■ Brief A:
Answer these questions from the tenotomy post, one per line:
(i) How long was the trek to the Children's Hospital?
(ii) What two things at the blood pressure station did Katee especially love?
(iii) How long had Katee been home at the time of the surgery?
■ Brief B: Reproduce the part of the tenotomy post starting with "On Tuesday, we" and going on through "three times. :)".

■ Page extract:
:::::
On Tuesday, we headed out bright and early and made the three-hour trek to the Children's Hospital for Katee's tenotomy (to release the Achilles tendon) and casting. The doctor decided to put her under anesthesia this time around to ensure he got the best correction possible without her fighting it. However, that meant that my little snacker could not eat after 1:30am the night before or drink after 7:30am.
Thankfully, Children's Hospitals are very entertaining and generally kept her mind off hunger. She especially loved the McQueen fan and bubbles at the blood pressure station. She didn't even realize that the nurse attempted unsuccessfully to take her blood pressure three times. :)
She was a trooper. So brave.
Katee thought her hospital gown was "pretty." Mommy and daddy think she makes everything look pretty. :)
The nurses and doctors who came in and talked with us prior to her surgery were all surprised she had only been home 2 months. This girl has come a LONG way; we were in a really good place.
We enjoyed a few more snuggles and rubbed her precious feet one last time before she was taken away. That was the most heartbreaking part of the day. She SCREAMED. Loudly. I heard her screaming all the way down the hall and fought tears. Those hand offs are rough, and I hated that we couldn't be there with her.
:::::
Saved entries
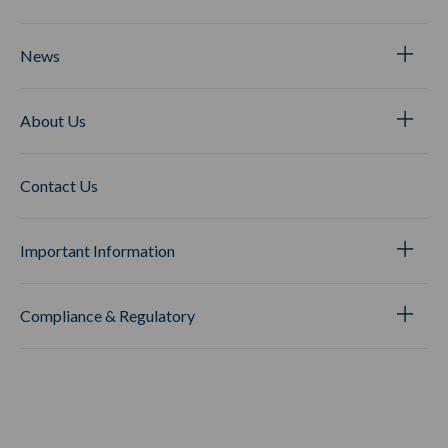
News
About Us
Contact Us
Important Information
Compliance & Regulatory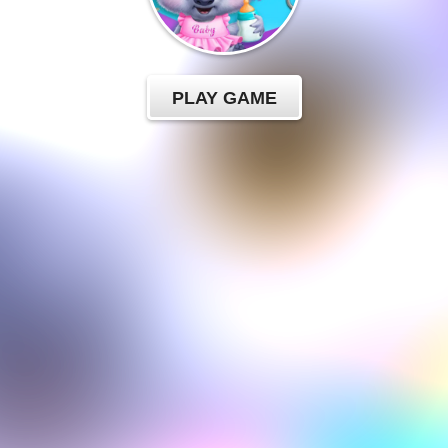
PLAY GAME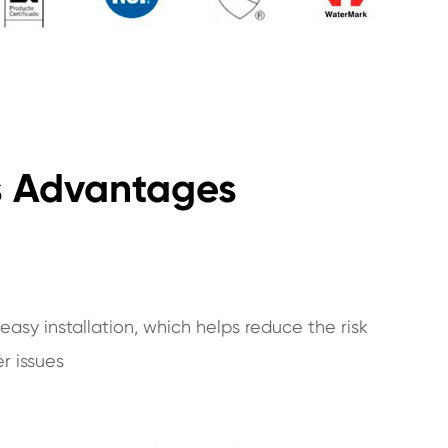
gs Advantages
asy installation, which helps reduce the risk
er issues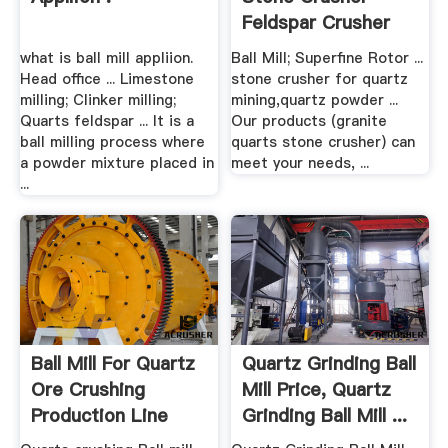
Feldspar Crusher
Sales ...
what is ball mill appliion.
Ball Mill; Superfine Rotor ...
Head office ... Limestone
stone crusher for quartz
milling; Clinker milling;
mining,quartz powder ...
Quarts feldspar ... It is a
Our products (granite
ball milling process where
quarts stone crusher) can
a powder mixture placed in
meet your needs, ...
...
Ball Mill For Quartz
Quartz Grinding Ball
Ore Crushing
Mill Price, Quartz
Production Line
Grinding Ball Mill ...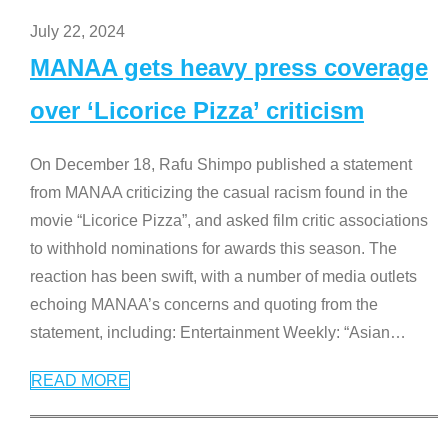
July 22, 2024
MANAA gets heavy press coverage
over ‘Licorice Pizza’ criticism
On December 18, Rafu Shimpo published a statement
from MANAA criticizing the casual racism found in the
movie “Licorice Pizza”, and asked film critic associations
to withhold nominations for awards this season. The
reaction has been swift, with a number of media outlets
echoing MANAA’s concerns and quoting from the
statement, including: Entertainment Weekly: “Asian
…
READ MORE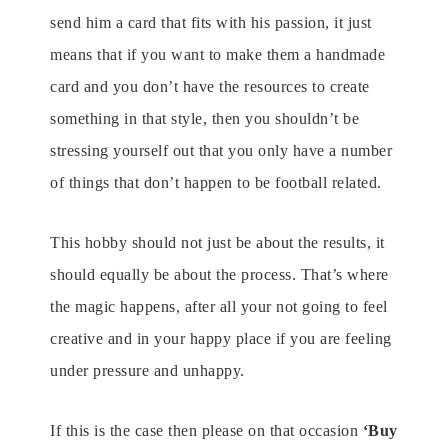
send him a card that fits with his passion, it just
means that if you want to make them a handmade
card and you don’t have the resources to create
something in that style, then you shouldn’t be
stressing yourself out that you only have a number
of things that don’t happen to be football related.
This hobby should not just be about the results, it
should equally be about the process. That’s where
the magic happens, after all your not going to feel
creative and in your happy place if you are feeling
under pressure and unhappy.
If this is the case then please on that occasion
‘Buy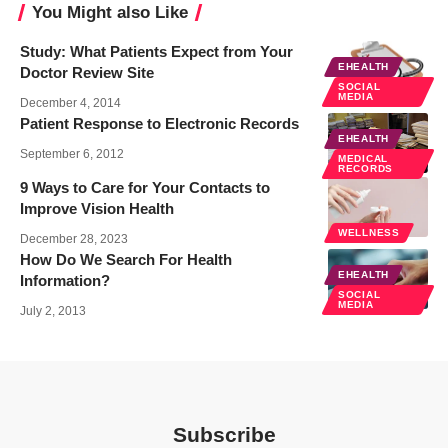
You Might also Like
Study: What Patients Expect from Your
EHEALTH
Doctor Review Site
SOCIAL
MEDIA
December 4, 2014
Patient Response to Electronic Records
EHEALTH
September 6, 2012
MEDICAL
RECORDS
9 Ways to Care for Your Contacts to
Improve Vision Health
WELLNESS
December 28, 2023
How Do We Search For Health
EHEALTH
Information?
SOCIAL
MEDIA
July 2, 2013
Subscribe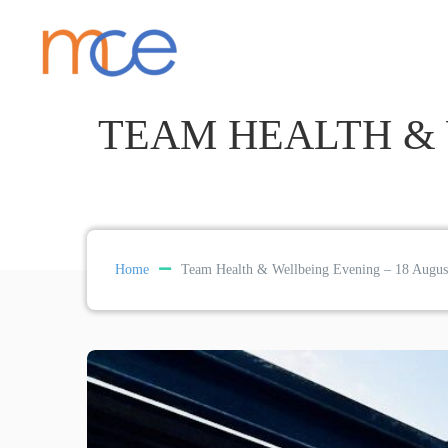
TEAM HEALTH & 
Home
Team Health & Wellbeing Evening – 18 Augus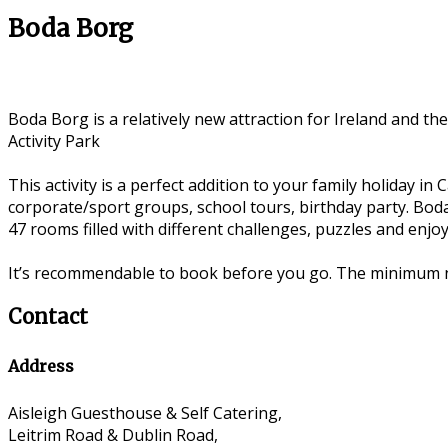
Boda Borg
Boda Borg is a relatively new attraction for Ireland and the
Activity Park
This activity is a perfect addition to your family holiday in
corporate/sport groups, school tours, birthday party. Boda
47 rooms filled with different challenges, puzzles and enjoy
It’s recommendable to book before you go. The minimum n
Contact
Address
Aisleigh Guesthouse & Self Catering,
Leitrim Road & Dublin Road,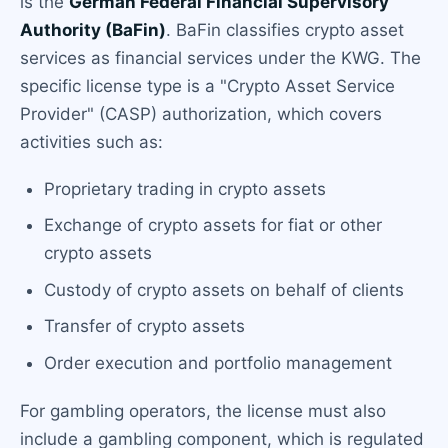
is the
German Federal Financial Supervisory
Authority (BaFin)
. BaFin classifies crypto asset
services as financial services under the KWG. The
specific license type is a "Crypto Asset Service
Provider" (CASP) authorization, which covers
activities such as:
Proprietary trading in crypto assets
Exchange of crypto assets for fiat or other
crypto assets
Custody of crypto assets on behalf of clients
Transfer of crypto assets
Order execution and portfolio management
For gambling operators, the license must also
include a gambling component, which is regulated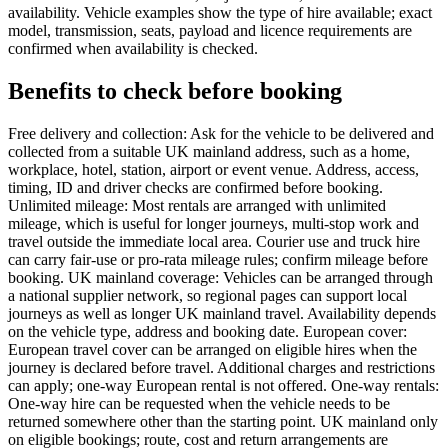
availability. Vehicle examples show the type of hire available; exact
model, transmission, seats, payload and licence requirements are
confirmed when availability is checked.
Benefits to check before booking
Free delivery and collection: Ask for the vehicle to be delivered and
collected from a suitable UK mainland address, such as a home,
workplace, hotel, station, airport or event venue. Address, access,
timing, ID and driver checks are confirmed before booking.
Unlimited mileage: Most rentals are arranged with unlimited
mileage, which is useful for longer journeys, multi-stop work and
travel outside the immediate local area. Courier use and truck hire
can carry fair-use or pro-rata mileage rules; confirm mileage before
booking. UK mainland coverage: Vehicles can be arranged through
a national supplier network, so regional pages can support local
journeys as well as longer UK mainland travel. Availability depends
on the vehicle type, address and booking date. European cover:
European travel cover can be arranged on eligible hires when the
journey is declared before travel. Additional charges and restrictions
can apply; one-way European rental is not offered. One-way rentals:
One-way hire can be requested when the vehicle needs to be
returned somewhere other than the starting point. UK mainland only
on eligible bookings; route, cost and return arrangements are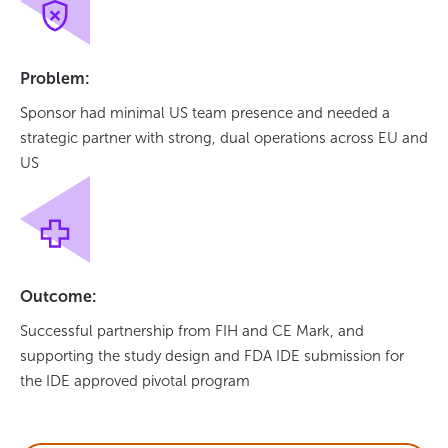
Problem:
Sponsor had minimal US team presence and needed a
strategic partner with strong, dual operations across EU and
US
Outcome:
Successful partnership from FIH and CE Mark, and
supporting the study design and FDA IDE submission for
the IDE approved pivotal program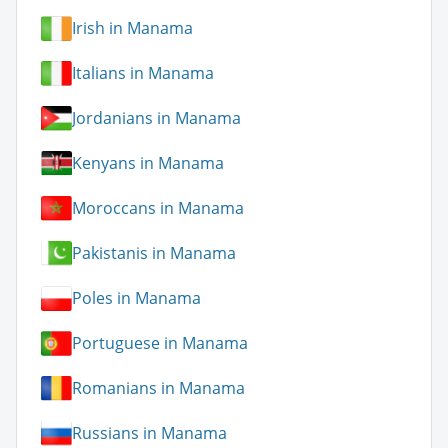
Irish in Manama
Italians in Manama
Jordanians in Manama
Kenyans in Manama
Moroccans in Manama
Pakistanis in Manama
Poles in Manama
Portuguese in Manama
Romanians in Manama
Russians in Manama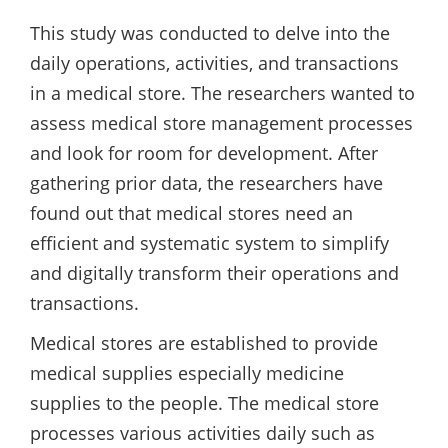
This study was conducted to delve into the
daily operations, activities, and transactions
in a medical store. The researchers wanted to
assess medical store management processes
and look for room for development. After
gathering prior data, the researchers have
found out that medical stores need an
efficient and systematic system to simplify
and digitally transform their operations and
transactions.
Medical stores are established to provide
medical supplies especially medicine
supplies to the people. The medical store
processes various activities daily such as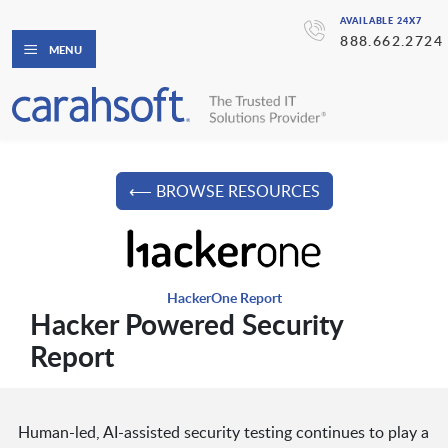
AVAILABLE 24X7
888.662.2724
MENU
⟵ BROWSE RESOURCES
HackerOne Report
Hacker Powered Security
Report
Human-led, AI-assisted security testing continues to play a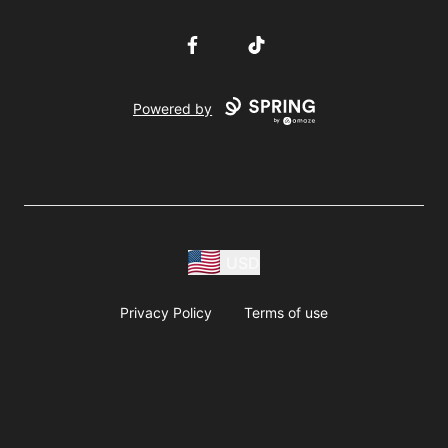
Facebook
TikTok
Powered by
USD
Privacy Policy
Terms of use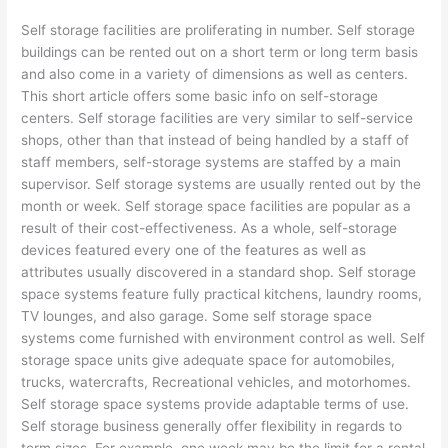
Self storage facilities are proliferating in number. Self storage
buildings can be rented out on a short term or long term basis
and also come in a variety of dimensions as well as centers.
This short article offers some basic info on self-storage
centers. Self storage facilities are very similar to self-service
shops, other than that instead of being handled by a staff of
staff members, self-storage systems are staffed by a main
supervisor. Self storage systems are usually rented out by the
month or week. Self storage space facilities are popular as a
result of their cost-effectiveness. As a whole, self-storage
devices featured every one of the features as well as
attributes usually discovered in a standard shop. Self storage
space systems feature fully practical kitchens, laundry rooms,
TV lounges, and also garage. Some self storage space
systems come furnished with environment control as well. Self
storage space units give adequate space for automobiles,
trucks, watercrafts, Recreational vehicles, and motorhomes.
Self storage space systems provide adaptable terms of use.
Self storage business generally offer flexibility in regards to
:::::
■ Written solution A:
(i) Three hours.
(ii) The McQueen fan and the bubbles.
(iii) Two months.

■ Written solution B:
On Tuesday, we headed out bright and early and made the three-hour trek to the Children's Hospital for Katee's tenotomy (to release the Achilles tendon) and casting. The doctor decided to put her under anesthesia this time around to ensure he got the best correction possible without her fighting it. However, that meant that my little snacker could not eat after 1:30am the night before or drink after 7:30am.
Thankfully, Children's Hospitals are very entertaining and generally kept her mind off hunger. She especially loved the McQueen fan and bubbles at the blood pressure station. She didn't even realize that the nurse attempted unsuccessfully to take her blood pressure three times. :)